NNY : 一度仮縫いを挟むと全体のバランスも確認が出来るのは大きいと思います。では、仕上がったジャケットに点数をつけるなら?
H : 90点。これは減点とは違って、さらに10点分こうしたいっていう次の理想が見えたから。
例えば内ポケットって“有って当たり前 ”なものだと思って今回つけたんだけど、実際にはそんなに使っていないし、この革だと厚みが増して硬くなる。着心地を考えると自分にとっては必要なかったなとか、次に削ぎ落とせるポイントだなと。
あとは1回作ったからこそわかる細かいところ。きっと5年くらい経ったところでまた見えてくるところもあるだろうし、「意外とこれでいいんだ」とか。それを楽しさとして見れるとリピートしたくなるよね。
ちなみにフロントのポケットはジッパーなしにして正解。手を入れた時にジッパーのギザギザが手に当たるのはストレスだから。

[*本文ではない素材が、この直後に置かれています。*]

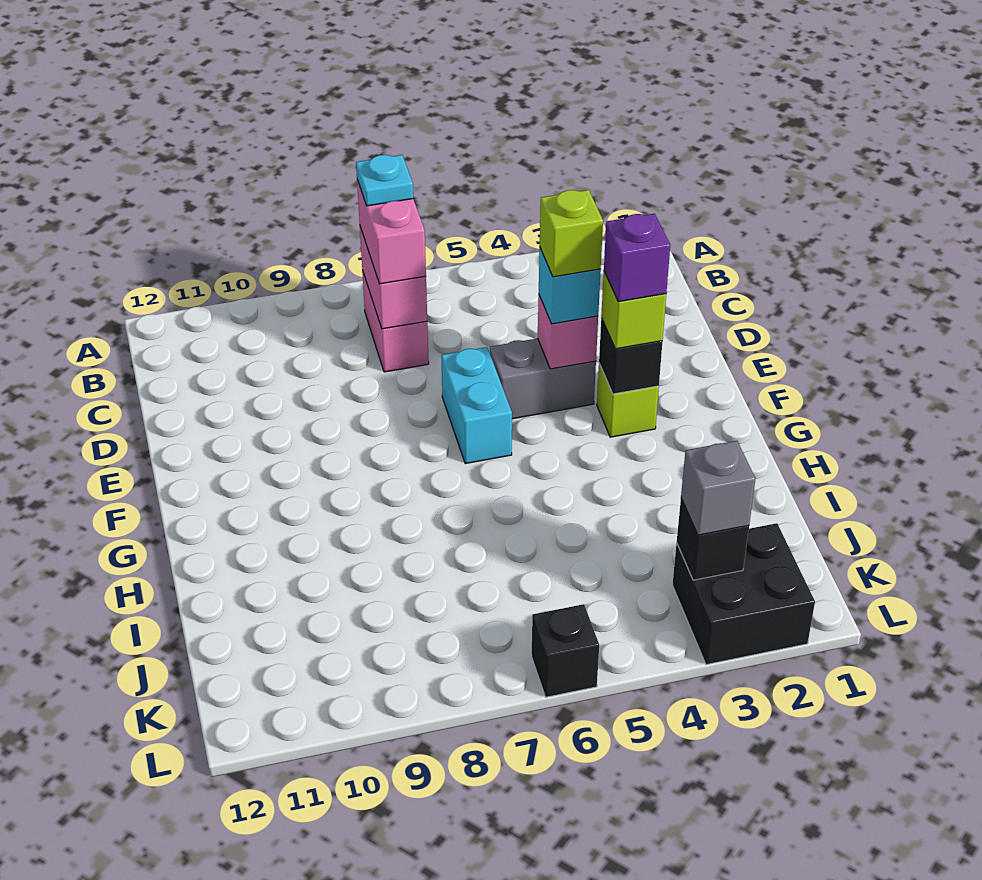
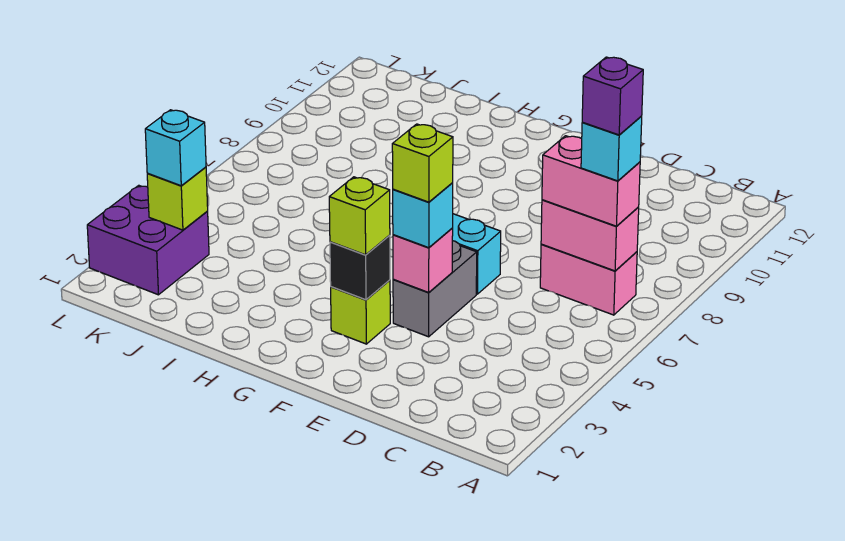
cyan plate B7 level 4 -> cyan brick B7 level 4
purple brick F3 level 4 -> purple brick B7 level 5
black brick K2:L3 level 1 -> purple brick K2:L3 level 1
black brick K3 level 2 -> lime brick K3 level 2
grey brick K3 level 3 -> cyan brick K3 level 3
black brick L6 level 1 -> none

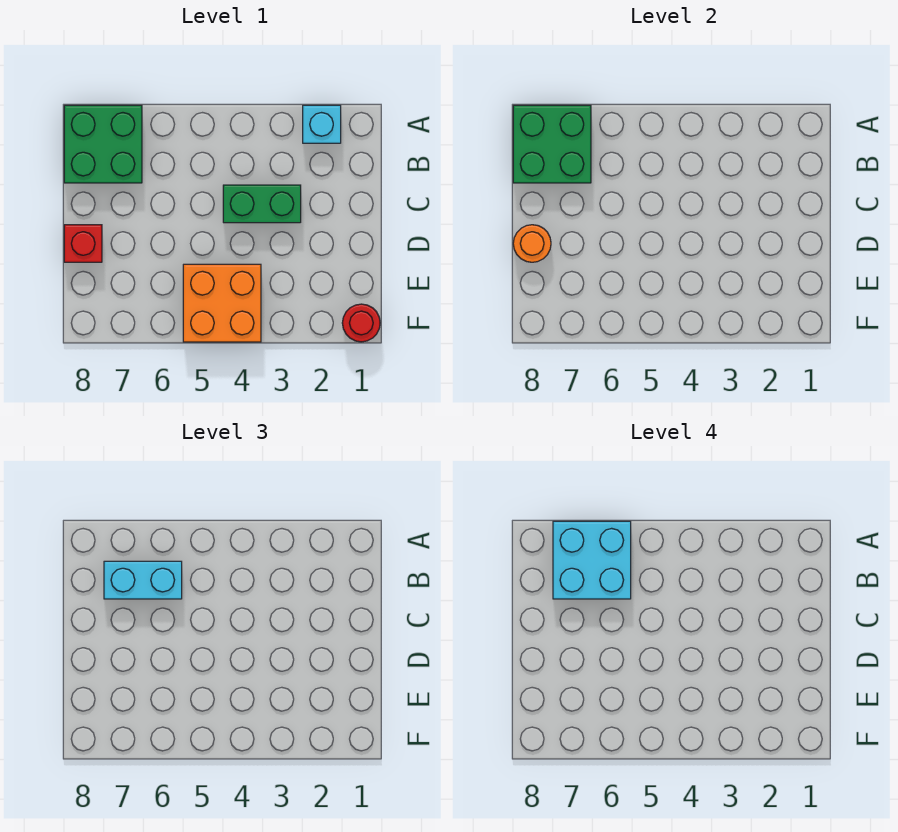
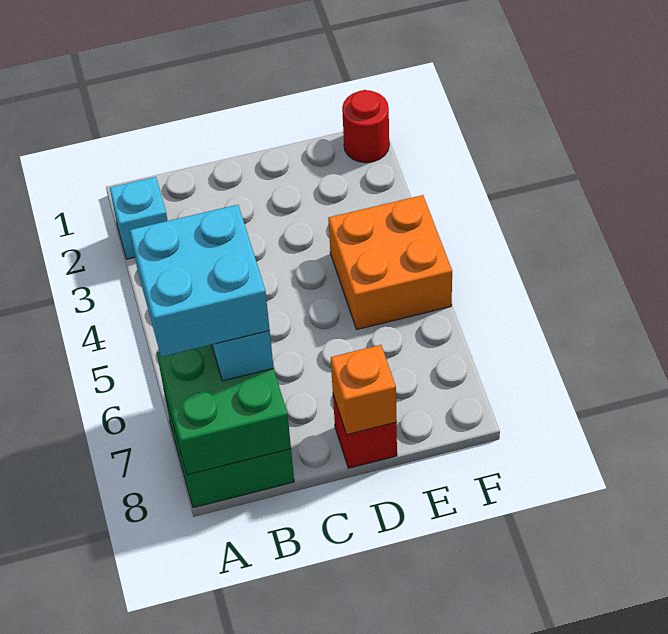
green brick C3:C4 level 1 -> none
orange round brick D8 level 2 -> orange brick D8 level 2

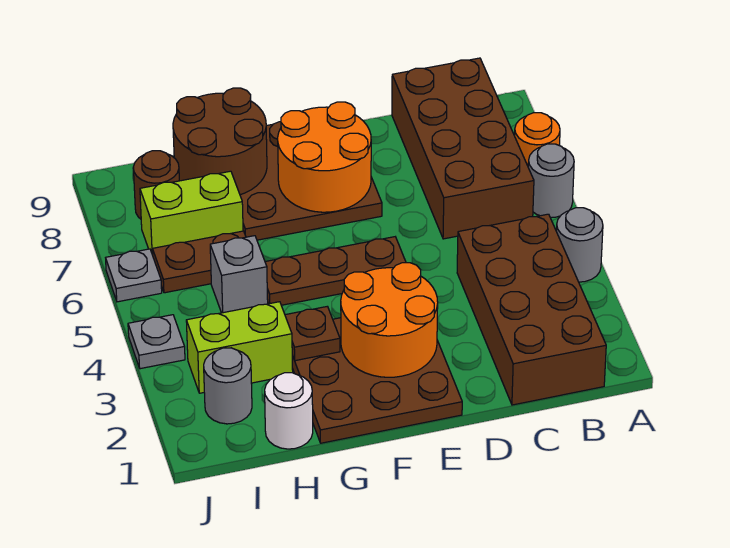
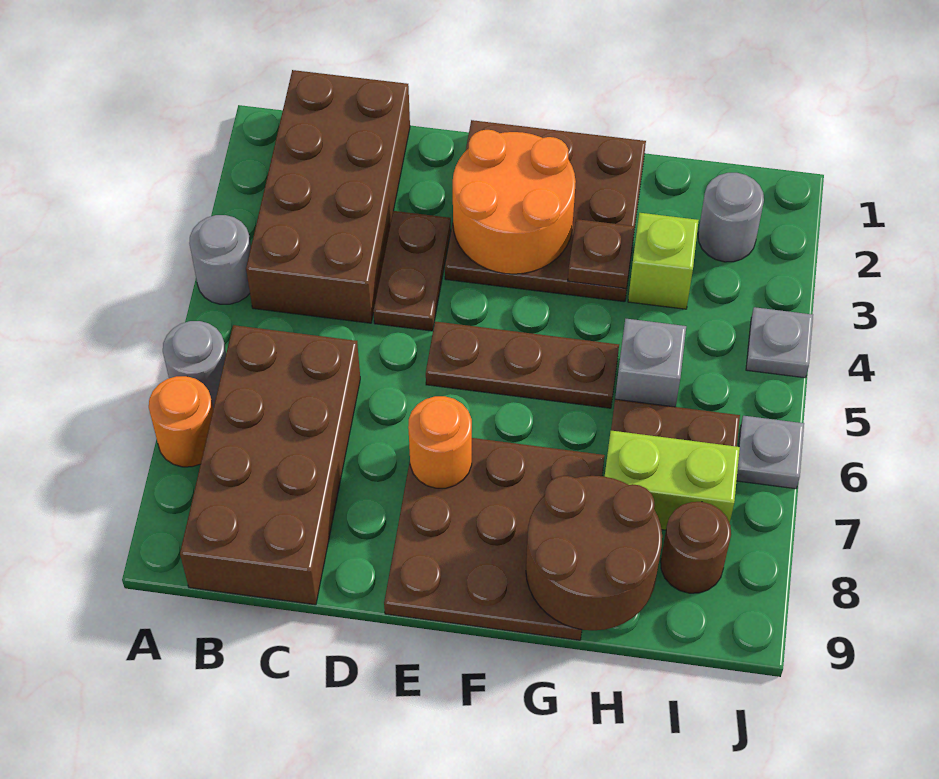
none -> brown plate D3:D4 level 1
orange round brick E7:F8 level 2 -> orange round brick E7 level 2
white round brick H1 level 1 -> none
lime brick H3:I3 level 1 -> lime brick H3 level 1

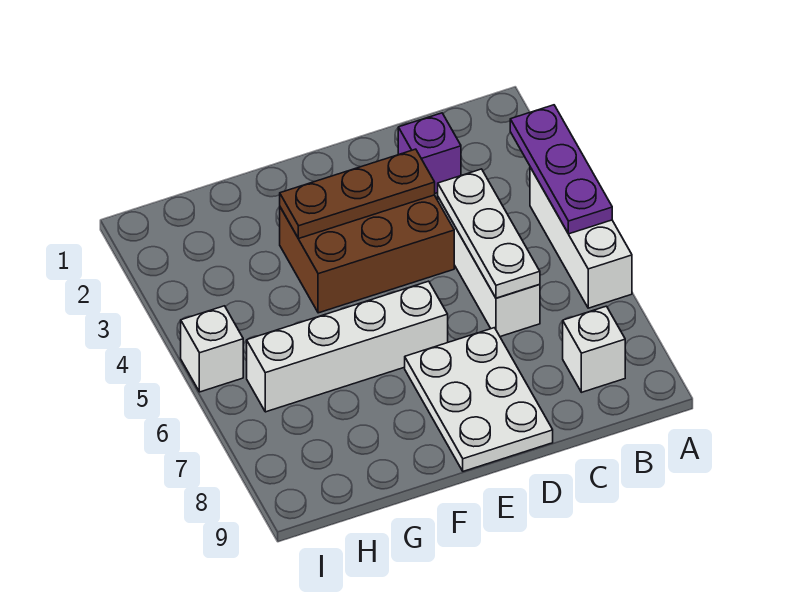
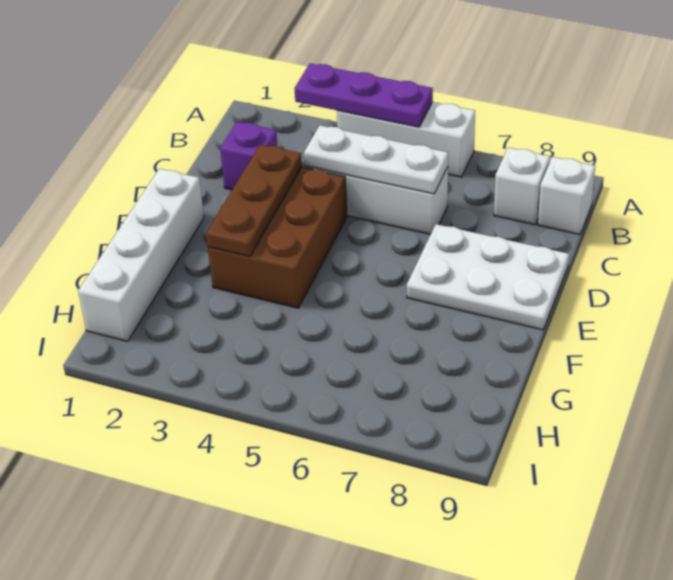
white brick E6:H6 level 1 -> white brick E1:H1 level 1
white brick I5 level 1 -> white brick B9 level 1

これは俺が色々経験してきた中でちゃんと好きなものを選択できたことの1つ。
バックサイドにつけたジッパーは当初俺は背中心につけようとしていたんだけど、座った時にカチカチなりやすいですよっていうアドバイスがあって、ああなるほど、と。
NNY : 実際に仕上がり、着用してみていかがですか?
H : 俺の断片的な要望からノーノーイエスが汲み取って全てが機能するように、シルエットがうまくいくように作ってくれたのをすごく感じる。破綻せずにずっと機能し続けられるっていうのを感じられるのはすごいことだと思う。
NNY : では最後に、このオーダージャケットのお気に入りスタイリングは?
H : このジャケット自体がラグジュアリー感が強いから、ハードになりすぎないようにスニーカーとかスウェットと合わせてラフ着るのがお気に入り。
NNY : ありがとうございました!!!
※BespokeBook Ⅴ 掲載インタビューにオフショットを追加してブログに掲載させて頂いております。